Thursday, May 5, 2016

Buda and Pest, a tale of two cities


How did I even get here? All I can say it was the on the way, even if it wasn't on the agenda. But I'm glad, because it has to be one of my favorite cities.

So, it is in Hungary I never knew that Hungary's patron saint is no less than the Virgin Mary, and what's more, most Hungarians are Catholic. The currency is the Forint, and it is in the Schengen Zone.

And the nation has another turbulent and troubled past. Hungarian civilisation though has survived, despite successive invasions by Roman, Huns, Avars, Mongols, Ottomans, Habsburgs, German and Communists and probably others I can't name. That turbulence has continued since Soviet rule ended in 1989 but Budapest feels very safe and welcoming.

I could happily walk the streets and look at the buildings for days on end but what else is there to do in Budapest? I bought a three-day pass on the public transport and the best thing about that was that it included a ferry service up and down the Danube. Who needs a private balcony on a Viking Cruise (not that I'd turn down an offer)? While I was on the last ferry of the day, the sun set and the lights came on and I turned into this idiot tourist running from one side of the boat to other taking photo after photo - no, you don't Have to see them. Unless you ask of course.

Four-star dining on the Viking Boat
but the ferry is almost free and has a bar

The Hungarian Parliament buildings, modeled
on Westminster but one foot longer. 

That Castle.

There were two walking tours, one with Zoltan taking in the main sights of the Old Town on the Pest side and finishing up at the Cathedral on the hill over on the Buda side, the other with Rachel who led a tour of the Jewish Quarter that had an even better end spot, in one of the Ruin Bars, which because this was Sunday, had a farmers' market going on in the courtyard.

Rachel is studying Jewish culture and history at the Jewish University. She did a fabulous tour that hit all the right notes and didn't gloss over the past. Her words inspired me to go back to the Great Synagogue that afternoon to join a march called the March of the Living, an event held every year to remember the liberation of Auschwitz.

A memorial courtyard at one of the synagogues -
mass graves

In the fabulous Ruin Bar, Szimpla

I stayed on the Pest side in the first modern building I have slept in for weeks. My single room was quiet and spacious (guys, you could fit at least 4 bunk beds in there) with excellent bathroom facilities just over the corridor and basic kitchen facilities and hardly anyone else on my floor. It was near the walking street with all the restaurants, close to one of the universities and the main market hall, on the Pest side of town. As good as a hotel and one hundred times better than the Intercontinental which occupies on of the ugliest modern buildings ever all the worse for having a prime river-front location. Boycott them!

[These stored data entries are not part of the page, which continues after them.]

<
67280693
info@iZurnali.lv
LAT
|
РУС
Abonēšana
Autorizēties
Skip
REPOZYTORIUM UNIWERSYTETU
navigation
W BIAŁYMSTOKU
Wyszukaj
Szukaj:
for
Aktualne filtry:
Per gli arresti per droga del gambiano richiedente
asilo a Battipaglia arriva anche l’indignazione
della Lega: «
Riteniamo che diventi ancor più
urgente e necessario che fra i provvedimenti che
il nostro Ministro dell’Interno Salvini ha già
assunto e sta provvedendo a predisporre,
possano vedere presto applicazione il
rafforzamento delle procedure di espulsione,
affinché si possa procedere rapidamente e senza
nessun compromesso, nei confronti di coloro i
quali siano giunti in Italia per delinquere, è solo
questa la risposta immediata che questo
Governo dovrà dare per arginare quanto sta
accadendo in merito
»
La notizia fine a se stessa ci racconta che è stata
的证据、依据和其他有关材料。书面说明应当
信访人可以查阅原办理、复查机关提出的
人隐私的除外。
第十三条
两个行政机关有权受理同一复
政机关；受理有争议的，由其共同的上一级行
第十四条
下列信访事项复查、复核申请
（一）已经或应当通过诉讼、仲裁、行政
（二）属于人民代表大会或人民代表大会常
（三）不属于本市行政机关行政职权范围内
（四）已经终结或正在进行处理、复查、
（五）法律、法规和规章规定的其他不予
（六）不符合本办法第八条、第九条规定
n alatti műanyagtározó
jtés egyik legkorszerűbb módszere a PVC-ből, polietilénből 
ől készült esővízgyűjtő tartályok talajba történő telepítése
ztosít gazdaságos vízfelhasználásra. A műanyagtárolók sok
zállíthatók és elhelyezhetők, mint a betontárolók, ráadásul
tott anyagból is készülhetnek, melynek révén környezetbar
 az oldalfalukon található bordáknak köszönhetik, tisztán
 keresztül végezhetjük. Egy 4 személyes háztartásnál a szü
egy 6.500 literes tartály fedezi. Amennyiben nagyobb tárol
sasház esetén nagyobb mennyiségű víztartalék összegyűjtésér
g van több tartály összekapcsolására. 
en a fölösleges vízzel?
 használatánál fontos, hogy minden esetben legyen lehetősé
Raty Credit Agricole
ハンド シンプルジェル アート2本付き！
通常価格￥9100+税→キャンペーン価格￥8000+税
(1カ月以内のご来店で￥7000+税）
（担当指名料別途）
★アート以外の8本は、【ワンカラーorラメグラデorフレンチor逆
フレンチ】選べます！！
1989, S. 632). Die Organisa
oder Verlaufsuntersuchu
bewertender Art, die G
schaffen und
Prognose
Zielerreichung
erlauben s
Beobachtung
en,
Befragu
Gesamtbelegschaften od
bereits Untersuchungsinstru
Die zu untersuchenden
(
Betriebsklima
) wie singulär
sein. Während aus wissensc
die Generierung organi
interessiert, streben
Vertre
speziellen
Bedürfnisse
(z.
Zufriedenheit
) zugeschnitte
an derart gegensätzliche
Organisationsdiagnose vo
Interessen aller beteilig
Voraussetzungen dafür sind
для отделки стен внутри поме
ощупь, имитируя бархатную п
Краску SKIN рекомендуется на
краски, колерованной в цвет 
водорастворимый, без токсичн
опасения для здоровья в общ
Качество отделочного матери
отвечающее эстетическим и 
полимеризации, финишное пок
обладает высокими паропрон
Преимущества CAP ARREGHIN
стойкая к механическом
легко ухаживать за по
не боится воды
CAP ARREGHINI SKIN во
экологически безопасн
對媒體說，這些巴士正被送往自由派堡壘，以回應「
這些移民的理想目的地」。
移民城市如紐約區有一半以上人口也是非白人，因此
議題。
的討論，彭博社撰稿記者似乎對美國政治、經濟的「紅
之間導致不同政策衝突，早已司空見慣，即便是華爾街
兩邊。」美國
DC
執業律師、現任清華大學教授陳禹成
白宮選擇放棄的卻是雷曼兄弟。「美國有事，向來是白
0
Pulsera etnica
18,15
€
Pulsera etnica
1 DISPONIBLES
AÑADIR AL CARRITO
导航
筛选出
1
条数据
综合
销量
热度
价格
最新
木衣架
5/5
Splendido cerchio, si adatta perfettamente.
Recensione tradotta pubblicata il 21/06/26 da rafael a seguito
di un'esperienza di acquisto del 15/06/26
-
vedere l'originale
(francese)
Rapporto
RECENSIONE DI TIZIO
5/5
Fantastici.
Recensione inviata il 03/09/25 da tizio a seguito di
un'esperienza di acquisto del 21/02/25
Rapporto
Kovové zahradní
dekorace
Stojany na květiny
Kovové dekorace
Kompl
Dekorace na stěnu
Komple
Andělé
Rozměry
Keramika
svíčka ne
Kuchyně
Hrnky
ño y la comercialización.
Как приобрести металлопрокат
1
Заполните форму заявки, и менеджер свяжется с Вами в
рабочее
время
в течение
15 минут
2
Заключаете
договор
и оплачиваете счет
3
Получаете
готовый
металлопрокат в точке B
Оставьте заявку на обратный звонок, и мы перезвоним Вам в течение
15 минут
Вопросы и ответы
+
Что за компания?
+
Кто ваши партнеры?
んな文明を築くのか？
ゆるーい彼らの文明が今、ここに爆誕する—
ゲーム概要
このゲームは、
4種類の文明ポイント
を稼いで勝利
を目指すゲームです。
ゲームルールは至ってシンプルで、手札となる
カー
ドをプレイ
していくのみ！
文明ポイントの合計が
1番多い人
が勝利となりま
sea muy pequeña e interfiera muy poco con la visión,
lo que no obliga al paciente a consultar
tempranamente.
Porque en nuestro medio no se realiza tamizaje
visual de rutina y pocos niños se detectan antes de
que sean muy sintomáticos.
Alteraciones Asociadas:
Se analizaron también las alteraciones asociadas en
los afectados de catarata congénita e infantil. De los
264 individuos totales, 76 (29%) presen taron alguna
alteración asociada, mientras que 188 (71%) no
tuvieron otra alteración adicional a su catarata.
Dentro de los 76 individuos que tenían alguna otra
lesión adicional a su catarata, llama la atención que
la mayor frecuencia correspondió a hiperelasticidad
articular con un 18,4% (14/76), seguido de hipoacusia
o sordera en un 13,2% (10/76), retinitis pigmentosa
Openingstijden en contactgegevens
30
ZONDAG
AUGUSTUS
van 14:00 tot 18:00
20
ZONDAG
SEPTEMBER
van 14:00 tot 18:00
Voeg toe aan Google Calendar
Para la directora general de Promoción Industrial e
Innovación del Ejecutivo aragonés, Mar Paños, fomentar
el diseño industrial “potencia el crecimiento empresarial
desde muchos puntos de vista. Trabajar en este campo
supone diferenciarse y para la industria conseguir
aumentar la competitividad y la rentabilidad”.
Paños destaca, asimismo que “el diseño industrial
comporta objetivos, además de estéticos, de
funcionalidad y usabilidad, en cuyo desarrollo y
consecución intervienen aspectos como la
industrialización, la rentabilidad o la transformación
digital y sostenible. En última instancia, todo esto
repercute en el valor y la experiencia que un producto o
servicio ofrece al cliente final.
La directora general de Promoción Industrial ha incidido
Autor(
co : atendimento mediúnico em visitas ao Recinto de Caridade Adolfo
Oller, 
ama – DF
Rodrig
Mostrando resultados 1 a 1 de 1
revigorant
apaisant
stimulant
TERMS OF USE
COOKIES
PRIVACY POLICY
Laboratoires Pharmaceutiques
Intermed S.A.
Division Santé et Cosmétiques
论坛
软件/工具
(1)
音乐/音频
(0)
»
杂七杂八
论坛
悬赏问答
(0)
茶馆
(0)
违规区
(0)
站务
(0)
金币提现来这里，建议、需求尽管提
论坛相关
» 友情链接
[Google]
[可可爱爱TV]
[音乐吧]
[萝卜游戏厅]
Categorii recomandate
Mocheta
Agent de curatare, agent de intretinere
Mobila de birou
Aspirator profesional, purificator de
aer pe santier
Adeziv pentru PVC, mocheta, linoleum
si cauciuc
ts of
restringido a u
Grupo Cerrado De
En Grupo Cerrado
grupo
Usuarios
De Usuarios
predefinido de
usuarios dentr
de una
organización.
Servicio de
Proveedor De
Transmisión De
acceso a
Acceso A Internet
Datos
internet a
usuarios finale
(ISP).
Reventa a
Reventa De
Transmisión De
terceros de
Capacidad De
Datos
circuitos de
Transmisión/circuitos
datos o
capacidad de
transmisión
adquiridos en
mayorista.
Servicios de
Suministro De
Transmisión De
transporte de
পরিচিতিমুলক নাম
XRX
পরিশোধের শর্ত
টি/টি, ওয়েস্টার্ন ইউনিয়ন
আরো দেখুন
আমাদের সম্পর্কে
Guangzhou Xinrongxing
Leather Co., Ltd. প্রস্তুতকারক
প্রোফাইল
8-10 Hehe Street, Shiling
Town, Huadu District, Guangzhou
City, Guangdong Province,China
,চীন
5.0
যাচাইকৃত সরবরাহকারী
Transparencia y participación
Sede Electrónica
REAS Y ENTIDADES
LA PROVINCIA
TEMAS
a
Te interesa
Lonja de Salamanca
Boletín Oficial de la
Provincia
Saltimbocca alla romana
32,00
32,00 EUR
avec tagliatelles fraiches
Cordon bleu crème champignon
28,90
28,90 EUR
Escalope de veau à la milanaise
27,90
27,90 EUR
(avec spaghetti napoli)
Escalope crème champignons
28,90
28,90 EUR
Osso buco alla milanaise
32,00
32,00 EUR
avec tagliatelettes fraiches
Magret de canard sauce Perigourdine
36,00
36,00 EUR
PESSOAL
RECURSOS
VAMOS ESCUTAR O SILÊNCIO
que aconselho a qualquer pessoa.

The thing I didn't do in Budapest was to soak in a mineral spring. There are famous old bath houses that have modern spa facilities and open air hot pools but there was just too much to see and I didn't spare the time, so when I'm next in Budapest, that's my first stop.

Three things I recommend doing
visit the castle - not so much for the castle itself but for the views and the lovely streets and parkland around the area
ride the no. 22  tram along the river and pick up the ferry to get back
stick your nose into the churches and synagogues.

One thing I want to do - come back again.

Trompe d'oeil 

Vajdahunyad Castle in the City Park, at the end
of Andrassy Avenue,
which is World Heritage listed

This is the Fisherman's Bastion, a bit of a folly up by the Castle which lovely views across to Pest over the Danube.